Spa­ni­en gehört zu den fort­schritt­lichs­ten Län­dern in der recht­li­chen Gleich­stel­lung von Les­ben, Schwu­len und Trans*-Menschen. Seit 2005 steht Homo­se­xu­el­len dort die Ehe offen – und zwar, anders als in Deutsch­land, kei­ne “ein­ge­tra­ge­ne Lebens­part­ner­schaft” mit mehr Pflich­ten als Rech­ten, son­dern, ganz ein­fach und wie es sein soll­te: die Ehe. Inklu­si­ve Adop­ti­ons­recht. Und das, obwohl die der­zeit regie­ren­de, kon­ser­va­ti­ve Par­ti­do Popu­lar (PP) unter Pre­mier­mi­nis­ter Maria­no Rajoy, der die ein­ge­tra­ge­ne Lebens­part­ner­schaft befür­wor­tet, die Homo-Ehe aber ablehnt, dage­gen sogar vor das ibe­ri­sche Ver­fas­sungs­ge­richt zog (dort aber unter­lag).
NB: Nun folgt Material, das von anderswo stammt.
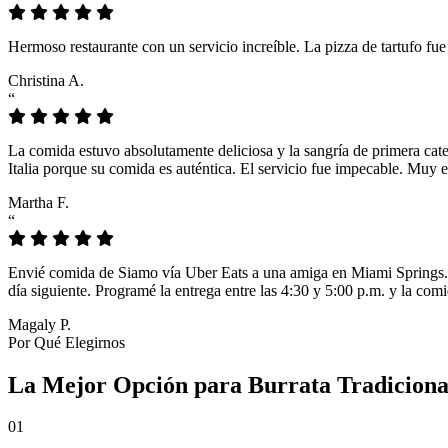
Hermoso restaurante con un servicio increíble. La pizza de tartufo fu
Christina A.
“
La comida estuvo absolutamente deliciosa y la sangría de primera cat
Italia porque su comida es auténtica. El servicio fue impecable. Muy e
Martha F.
“
Envié comida de Siamo vía Uber Eats a una amiga en Miami Springs. L
día siguiente. Programé la entrega entre las 4:30 y 5:00 p.m. y la comi
Magaly P.
Por Qué Elegirnos
La Mejor Opción para Burrata Tradiciona
01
Nun aber hei­ra­te­te ges­tern der stell­ver­tre­ten­de Par­tei­se­kre­tär eben jener PP, Javier Maro­to, sei­nen lang­jäh­ri­gen Lebens­ge­fähr­ten Jose­ma Rodríguez. Bei­de übri­gens ech­te Euro­vi­si­ons­fans, und so über­rasch­ten ihre Freun­de sie mit den bes­ten Wün­schen einer gan­zen Rei­he von spa­ni­schen Grand-Prix-Teil­neh­mer/in­nen, von Kari­na (1971) über Azú­car More­no (1990) und Dani­el Diges (2010) bis hin zu Ruth Loren­zo (2014). Hach: schmilzt da nicht das Herz eines jeden Euro­vi­sio­nis­tas? Und Javiers Par­tei­chef, der Pre­mier? Nun, Maria­no Rajoy nahm, trotz vor­an­ge­gan­ge­ner erbit­ter­ter Debat­ten, als Gast an den Fest­lich­kei­ten teil, gemein­sam mit dem spa­ni­schen Gesund­heits­mi­nis­ter und wei­te­ren Par­tei­funk­tio­nä­ren, wie das öster­rei­chi­sche Por­tal GGG berich­tet. Womit sich mal wie­der zwei­er­lei beweist: das Pri­va­te ist poli­tisch – und am Ende gewinnt die Mensch­lich­keit. Wie schön!